The contrarian questions whether or not Steve Downie's fantasy value declined when he was traded to Philadelphia.
(Editor's note: Column obviously written prior to Downie's concussion Saturday)
On Halloween, Steve Laidlaw broke down the Downie for Talbot trade. He contends that the player most hurt by the move is Steve Downie. Of course I disagree.
You can certainly understand his point of view. He was playing with Matt Duchene and Ryan O’Reilly. That is a nice gig if you can get it but it was not going to last because he was being showcased. This clip from TSN TH: Trading Places alludes to it.
We were unaware of it. Good GMs keep things close to their vests. We should have been able to read the signs though. Not including Downie, Colorado’s wingers were O’Reilly, Gabriel Landeskog, Alex Tanguay and PA Parenteau. Each one of them is, or in Landeskog’s case will be, making more money than Downie. Also remember that Tanguay was brought back this summer. These guys deserve to be playing on the top two lines. Downie was going to be the odd man out.
So Sakic did what any good GM should do, put an asset that he is willing to trade in a situation where his value can be accentuated without being overtly obvious. In their opinion Talbot was worth the exchange. If you look at the past trades that involved Downie, he wasn’t moved for very much and when he went to Colorado he was also on the tail end of a contract.
Turning the attention to Downie’s future with the Flyers, it does seem that he’s falling into a similar situation where there are too many wingers.
In the previous TSN video link, Darren Dregger does say that Downie is a top six player and that other GMs would have liked to have had the opportunity to acquire him, especially if the cost was Talbot.
Rick Tocchet, former coach of the Lightning, feels that Downie could do well playing on a line with Claude Giroux. A quote from CSN Philadelphia, through THN.com, “He changes the momentum, and he’s a natural right shot which would help Giroux. … Claude Giroux might start scoring goals playing with Steve Downie.”

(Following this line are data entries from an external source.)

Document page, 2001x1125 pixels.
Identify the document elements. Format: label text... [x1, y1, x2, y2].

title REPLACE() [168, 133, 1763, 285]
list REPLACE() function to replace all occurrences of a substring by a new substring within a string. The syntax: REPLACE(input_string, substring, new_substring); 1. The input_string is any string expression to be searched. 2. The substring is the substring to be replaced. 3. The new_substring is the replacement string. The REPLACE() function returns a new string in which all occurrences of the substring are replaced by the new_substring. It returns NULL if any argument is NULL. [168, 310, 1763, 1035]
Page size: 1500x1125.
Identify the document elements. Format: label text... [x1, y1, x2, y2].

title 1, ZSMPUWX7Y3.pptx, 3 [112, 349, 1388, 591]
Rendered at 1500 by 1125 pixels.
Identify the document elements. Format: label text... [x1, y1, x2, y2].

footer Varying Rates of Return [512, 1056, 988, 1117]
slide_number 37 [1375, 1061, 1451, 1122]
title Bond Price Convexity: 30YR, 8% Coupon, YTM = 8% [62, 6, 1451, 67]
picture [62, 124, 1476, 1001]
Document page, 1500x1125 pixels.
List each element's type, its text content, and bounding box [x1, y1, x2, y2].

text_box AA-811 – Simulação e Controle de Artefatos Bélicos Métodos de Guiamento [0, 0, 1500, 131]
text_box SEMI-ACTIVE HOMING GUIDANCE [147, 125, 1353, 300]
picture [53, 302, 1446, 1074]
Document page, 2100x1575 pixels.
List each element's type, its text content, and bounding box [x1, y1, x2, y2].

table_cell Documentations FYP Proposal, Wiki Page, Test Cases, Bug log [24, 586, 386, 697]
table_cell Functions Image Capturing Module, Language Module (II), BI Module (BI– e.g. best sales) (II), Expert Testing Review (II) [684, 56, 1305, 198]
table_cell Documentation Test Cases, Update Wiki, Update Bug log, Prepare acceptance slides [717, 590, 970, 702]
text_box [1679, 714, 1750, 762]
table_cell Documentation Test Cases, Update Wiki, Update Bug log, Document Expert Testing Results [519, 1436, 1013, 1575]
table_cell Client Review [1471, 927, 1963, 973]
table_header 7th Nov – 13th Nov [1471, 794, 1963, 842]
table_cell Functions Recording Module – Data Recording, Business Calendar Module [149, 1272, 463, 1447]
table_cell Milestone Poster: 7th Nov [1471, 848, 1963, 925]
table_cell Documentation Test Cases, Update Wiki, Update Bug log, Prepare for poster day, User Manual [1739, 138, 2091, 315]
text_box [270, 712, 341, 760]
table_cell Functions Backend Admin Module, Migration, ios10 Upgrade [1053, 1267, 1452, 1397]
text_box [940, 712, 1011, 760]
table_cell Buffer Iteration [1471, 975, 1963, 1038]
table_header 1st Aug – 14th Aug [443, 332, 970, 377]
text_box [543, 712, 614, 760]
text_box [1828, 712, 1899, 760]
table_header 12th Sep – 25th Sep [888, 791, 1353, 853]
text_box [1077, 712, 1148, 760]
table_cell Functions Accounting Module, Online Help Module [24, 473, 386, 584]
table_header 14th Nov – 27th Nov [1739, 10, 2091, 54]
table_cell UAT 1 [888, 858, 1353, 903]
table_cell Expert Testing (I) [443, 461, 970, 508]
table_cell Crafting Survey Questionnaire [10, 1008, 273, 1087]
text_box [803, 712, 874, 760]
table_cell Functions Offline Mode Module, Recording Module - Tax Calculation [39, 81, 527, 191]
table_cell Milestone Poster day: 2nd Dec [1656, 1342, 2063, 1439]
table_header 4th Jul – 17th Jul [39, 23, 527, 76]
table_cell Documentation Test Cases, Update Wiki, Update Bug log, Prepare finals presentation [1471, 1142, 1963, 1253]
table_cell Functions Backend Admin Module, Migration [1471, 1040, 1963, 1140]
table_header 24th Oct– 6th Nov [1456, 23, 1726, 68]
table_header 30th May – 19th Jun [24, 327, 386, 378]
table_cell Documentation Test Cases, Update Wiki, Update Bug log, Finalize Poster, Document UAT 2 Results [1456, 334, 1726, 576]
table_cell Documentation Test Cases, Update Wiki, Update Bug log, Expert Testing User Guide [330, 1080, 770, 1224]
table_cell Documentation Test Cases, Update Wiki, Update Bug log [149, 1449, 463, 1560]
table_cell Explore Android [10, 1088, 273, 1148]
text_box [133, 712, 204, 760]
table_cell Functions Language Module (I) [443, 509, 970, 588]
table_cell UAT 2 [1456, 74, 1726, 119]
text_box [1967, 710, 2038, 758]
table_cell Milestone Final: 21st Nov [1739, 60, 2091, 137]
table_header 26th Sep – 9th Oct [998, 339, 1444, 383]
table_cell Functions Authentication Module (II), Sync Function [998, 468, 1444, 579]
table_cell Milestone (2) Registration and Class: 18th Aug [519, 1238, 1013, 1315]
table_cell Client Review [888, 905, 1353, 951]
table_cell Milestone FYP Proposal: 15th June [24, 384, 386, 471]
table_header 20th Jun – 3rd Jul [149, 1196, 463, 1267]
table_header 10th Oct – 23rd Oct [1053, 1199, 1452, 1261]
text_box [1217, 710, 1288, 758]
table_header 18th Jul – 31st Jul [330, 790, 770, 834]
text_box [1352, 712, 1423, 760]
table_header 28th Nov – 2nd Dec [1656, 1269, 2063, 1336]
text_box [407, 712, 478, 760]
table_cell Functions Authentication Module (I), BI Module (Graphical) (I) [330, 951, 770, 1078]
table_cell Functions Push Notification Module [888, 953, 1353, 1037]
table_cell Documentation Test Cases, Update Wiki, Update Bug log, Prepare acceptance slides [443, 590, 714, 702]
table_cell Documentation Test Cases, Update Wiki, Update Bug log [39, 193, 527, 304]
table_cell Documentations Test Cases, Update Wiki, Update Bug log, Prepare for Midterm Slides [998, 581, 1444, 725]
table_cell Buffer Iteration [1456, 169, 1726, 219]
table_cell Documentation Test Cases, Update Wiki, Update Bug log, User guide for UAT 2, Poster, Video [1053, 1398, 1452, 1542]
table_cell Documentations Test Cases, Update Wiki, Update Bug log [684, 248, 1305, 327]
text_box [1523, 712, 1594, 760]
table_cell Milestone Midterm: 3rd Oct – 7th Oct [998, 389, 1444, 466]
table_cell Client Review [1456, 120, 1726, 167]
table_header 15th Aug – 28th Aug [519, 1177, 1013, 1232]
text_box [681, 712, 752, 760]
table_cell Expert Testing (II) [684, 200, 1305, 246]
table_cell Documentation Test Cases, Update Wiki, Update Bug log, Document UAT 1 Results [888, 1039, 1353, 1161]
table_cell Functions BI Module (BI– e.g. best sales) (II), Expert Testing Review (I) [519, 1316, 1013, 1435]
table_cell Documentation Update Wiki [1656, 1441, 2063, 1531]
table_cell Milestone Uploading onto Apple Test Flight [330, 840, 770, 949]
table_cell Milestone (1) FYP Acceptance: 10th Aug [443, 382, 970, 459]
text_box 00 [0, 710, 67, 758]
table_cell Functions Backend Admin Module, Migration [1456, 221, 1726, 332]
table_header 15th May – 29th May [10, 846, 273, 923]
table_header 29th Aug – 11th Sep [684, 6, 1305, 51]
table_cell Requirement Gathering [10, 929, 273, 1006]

That he did so well in Colorado this year does suggest that he can perform and produce reasonable point totals on a top unit. If he is not playing with Giroux, then he could possibly be with former teammate Lecavallier.
No matter who he will be playing with his primary job will be as a shift disturber and grinder. Create space and get the puck to the truly talented players.
The end result is that the Flyers did re-acquire him to make an impact and a difference. They were the team that originally drafted him so they know what type of player he is. This will not be a shock to them. Having him play on the third line is not going to make them any better.
Steve highlights that Downie’s power play time will be reduced now. I do not think that that is a major part of his game though yet he can be successful at it. His time might very well be reduced because he will be sitting in the penalty box more often as his style of play goes hand in hand with Philadelphia’s identity.
The person who I feel should be threatened a bit from this should be Hartnell. He has no points through the game on November 1st It is clear why Read or Simmonds be thought of as the ones that would be negatively impacted. They do not get paid as much as Hartnell but they are younger and are contributing with some points at the moment. A big contract with no points screams for a change, or at least some attention for what is wrong.
Both players, Hartnell and Downie, have similar strengths and flaws. Guess who I am describing with these player character descriptions provided by THN.com:
“Loves to crash and bang, and also gets under the opposition's skin regularly. Complements skilled players well. Has good offensive instincts and defensive makeup. When needed, he can be a quality finisher.”
“His kamikaze style can lead to a lot of injuries, bad penalties and the occasional suspension.”
“Some of his antics are questionable, and are at times reviewable by the league. He’s not a natural shooter. Doesn’t always drop the gloves when challenged by opponents. Can lack consistency on offense.”
“Is extremely disruptive for the opposition. Hits like a truck and displays decent hockey sense with the puck. Has two-way ability and can complement skilled forwards rather nicely.”
Hartnell’s edge is that he is doesn’t get hurt as much. Downie’s is that he is now at an age (26) where he could emerge and start to supplant Hartnell. It was around the same age that Hartnell started to get more points. Hartnell was ranging in the 30’s to 40’s and then got two seasons in the 60’s under the right circumstances.
Until I read about Downie's latest concussion issues, I felt that he would be poised for a point boost. His other strength stat categories would certainly improve. Not knowing the full extent of his injury I am flying a little blind writing this column but I will still stick with it.
I guess that puts me in the same spot as the Flyers.